A final reflection on Ferguson as a historian. He is overimpressed by economics. Many historians feel that history is in some way inferior to the more exact sciences; the thought that he can “do” economics gives the historian an expanding sense of mastery. I know the feeling, because I’ve lived through it myself. Economics, especially in its mathematicized form, purveys a peculiar vision of society. Society to the mathematicians is a market imperfection. Among other imperfections, the idea is that allocation of resources is not as efficient and information for making choices is not as complete as they should be.

This delusive, but powerful, idea suggests that behind the imperfection lies perfection, a world in which the future will be perfectly known and therefore hold no surprises. Mathematics is the inheritor of the platonic ideal; and mathematically driven financial innovation is its handmaiden. At one time philosophers projected their utopias, and the early economists followed suit. Keynes was perhaps the last one who indulged in utopia building. In his essay “Economic Possibilities for Our Grandchildren” (1930), he looked forward to a time when the economic problem was solved and an age of abundance and leisure had arrived in which people would cultivate the arts of life.

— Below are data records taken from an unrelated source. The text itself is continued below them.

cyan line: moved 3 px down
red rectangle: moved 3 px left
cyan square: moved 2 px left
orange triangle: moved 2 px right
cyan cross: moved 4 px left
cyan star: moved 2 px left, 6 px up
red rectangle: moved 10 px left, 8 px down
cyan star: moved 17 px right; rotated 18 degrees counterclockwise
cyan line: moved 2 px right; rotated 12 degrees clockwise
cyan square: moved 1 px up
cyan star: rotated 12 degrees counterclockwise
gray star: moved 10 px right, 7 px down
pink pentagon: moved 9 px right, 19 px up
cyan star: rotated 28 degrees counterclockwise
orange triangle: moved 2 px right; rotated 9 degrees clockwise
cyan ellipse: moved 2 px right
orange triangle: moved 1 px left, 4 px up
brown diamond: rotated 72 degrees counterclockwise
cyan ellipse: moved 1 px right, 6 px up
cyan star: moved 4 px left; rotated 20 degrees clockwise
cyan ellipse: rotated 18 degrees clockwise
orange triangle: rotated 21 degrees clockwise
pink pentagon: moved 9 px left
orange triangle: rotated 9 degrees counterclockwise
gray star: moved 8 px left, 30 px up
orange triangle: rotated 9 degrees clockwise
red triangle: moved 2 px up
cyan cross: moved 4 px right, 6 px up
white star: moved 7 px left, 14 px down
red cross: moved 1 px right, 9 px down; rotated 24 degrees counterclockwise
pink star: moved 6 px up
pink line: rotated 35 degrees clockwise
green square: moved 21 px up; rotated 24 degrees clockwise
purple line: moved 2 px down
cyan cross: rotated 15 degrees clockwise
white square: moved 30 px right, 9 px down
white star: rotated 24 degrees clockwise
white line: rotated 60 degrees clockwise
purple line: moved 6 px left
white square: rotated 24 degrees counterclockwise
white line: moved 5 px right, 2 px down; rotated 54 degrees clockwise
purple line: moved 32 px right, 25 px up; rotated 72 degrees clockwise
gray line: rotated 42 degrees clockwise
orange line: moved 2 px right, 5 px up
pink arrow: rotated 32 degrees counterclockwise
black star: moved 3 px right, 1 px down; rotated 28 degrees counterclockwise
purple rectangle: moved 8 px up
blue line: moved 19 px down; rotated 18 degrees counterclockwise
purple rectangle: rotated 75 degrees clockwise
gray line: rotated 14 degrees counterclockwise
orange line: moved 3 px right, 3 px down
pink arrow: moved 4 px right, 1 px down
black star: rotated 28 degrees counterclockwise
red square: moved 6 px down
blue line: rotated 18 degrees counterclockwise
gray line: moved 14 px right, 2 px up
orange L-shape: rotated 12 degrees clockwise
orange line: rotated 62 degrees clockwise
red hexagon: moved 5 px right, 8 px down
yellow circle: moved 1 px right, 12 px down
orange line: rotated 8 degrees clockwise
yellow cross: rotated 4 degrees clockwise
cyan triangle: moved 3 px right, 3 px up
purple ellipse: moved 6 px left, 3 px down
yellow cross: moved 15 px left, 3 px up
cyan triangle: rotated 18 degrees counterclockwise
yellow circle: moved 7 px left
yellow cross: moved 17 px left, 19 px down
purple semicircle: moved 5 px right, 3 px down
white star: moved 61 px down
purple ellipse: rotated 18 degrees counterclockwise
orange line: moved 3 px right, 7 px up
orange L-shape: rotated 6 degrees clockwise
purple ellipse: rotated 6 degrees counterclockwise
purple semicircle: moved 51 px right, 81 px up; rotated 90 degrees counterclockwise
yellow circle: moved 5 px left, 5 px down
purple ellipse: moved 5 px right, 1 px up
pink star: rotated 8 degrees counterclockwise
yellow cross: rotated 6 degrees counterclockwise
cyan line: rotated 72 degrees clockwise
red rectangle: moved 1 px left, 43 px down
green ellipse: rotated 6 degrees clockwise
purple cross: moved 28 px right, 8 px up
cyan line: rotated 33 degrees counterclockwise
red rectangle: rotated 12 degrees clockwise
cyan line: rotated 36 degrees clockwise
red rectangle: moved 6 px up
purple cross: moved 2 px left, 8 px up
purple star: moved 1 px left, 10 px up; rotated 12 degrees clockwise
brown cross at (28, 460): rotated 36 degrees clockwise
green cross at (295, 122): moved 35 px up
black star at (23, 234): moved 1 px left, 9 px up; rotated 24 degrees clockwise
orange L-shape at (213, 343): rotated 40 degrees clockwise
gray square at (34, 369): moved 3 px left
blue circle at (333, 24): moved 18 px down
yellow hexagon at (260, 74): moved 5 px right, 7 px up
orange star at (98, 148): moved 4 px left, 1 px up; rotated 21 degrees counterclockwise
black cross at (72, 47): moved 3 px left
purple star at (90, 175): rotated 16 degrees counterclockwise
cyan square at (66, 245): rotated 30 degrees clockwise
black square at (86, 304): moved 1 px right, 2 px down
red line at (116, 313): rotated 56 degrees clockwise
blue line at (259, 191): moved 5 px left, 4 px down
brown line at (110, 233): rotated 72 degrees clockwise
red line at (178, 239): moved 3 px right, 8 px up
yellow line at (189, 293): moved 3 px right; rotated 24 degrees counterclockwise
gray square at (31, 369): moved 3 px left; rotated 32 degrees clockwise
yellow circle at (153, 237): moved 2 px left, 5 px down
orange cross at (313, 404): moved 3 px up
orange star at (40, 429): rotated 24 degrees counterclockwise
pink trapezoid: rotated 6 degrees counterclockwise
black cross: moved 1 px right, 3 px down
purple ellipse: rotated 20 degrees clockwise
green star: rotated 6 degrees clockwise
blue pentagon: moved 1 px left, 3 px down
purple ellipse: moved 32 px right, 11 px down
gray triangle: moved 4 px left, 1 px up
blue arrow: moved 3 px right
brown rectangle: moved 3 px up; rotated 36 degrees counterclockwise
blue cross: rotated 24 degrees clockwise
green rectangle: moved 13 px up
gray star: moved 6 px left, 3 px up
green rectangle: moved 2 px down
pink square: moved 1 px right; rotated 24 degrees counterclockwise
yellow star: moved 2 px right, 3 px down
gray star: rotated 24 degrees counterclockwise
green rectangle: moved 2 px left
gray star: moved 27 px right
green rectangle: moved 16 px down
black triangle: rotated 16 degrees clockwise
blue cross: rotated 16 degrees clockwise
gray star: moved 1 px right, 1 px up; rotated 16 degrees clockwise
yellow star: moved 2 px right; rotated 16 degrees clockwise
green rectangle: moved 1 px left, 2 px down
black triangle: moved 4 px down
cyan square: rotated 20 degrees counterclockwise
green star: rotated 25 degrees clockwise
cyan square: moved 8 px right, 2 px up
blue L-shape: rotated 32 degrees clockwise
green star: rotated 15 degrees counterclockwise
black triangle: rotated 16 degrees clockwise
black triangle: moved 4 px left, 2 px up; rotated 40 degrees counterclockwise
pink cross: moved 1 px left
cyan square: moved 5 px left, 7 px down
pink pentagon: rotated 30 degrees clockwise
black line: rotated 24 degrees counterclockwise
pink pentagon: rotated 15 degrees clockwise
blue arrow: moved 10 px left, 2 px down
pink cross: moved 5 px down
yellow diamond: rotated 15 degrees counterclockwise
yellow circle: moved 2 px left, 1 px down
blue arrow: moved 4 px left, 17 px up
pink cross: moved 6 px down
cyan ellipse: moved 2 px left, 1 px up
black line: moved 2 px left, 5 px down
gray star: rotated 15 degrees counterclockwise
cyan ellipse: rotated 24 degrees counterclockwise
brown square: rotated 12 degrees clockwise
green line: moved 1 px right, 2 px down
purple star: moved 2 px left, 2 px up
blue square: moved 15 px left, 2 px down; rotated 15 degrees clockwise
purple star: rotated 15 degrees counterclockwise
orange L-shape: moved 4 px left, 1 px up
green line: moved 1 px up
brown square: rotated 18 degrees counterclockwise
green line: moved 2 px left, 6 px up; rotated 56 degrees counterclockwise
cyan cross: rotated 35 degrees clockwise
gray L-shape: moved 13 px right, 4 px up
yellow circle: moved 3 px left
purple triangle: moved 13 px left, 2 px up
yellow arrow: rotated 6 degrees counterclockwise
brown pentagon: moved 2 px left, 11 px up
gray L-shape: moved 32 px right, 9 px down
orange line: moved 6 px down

Ferguson realizes that mainstream economics is flawed, but then veers away to what I think is the dead end of “behavioral economics” and false analogies between financial evolution and Darwinian natural selection. Behavioral economics claims that we are “wired” to behave “irrationally”; theories purporting to derive from Darwinism claim that finance follows the law of the “survival of the fittest,” whereby firms fitted to their environment flourish and weaker ones go to the wall?a process that inevitably involves “creative destruction.” These attempts to explain the rise of money in terms of natural processes strike me as being both morally and philosophically naive.